さらに、「どんな困難に直面しても、『ここから始まるのだ』ととらえ直すことができれば、私たちは必ず前進できます。生きていることの意味は自分で探し、勝ち取るものです。それが、つまり生きがいにつながります。人生とは未知の自分に挑戦することです」という言葉は、私たちをどれほど勇気づけてくれることでしょう。
100歳を過ぎても衰えない探究心と好奇心で、生前、いつもワクワクしながら暮らしていたという日野原先生の原動力も、やはり尽きせぬ成長への願いだったのかもしれません。
もっとも、「成長」をめざそうとして、ことさら堅苦しく考えることもありません。何か自分が好きなこと、興味のあること、魅力を感じることを見つけて、それに熱中していれば、成長はあとから自然についてくるでしょう。

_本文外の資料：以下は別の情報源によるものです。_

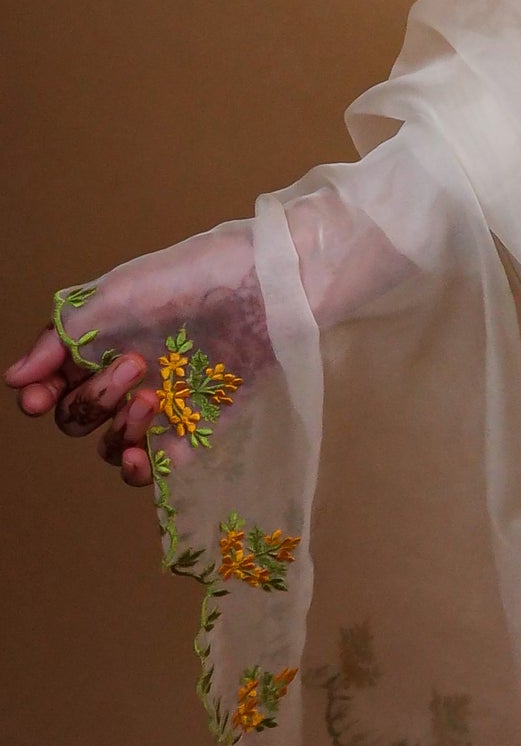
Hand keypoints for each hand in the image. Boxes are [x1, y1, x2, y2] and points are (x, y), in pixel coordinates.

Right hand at [6, 226, 261, 489]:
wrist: (270, 287)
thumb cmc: (196, 276)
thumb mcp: (120, 294)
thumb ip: (64, 334)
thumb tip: (14, 377)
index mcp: (103, 344)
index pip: (53, 385)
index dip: (39, 398)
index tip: (40, 397)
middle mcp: (129, 378)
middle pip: (78, 419)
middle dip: (92, 401)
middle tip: (132, 367)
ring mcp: (164, 405)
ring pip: (114, 447)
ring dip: (119, 434)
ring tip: (149, 401)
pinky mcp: (200, 426)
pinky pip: (161, 464)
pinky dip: (147, 469)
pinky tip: (151, 456)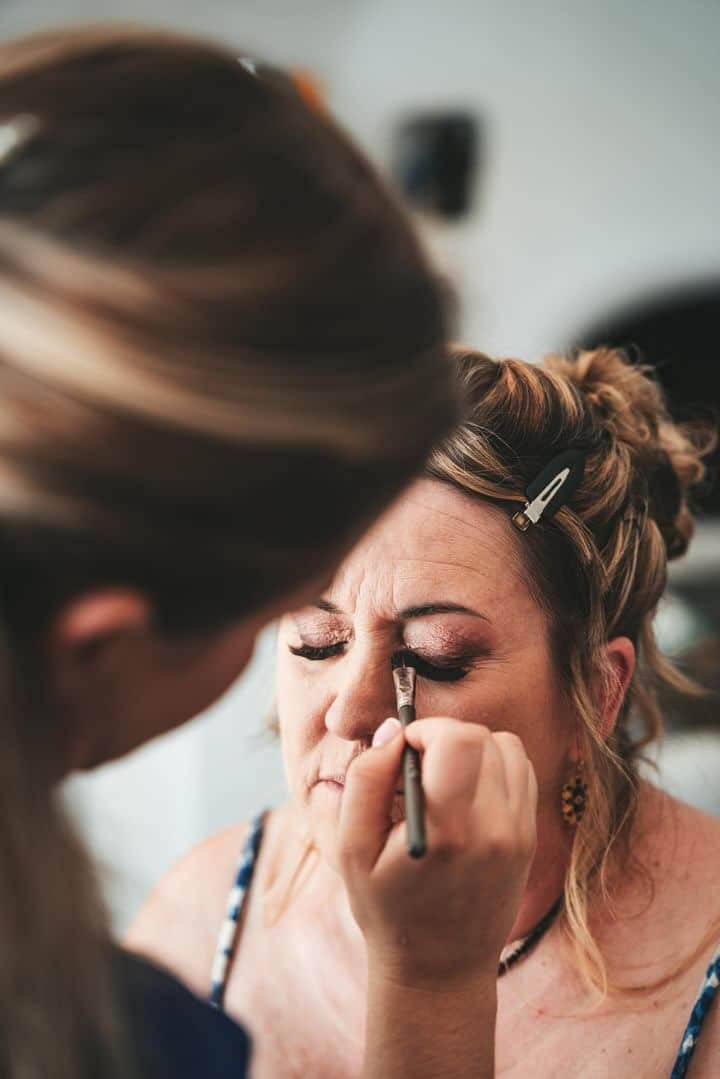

楽しみながら学び、学びながら成長する。充実した老後を過ごすには、成長が大きなファクターになります。本を読んだり、映画を観たり、インターネットで調べごとをしたりして好奇心を満たしているうちに探究心が湧いてきたら、大学の公開講座で学んだり、図書館をデスク代わりに使ったりしてみましょう。生活の幅まで広がるかもしれませんよ。
好奇心で目を輝かせながら何かに挑戦する気持ちには、あふれる活気と老いを跳ねのけるパワーがあるのです。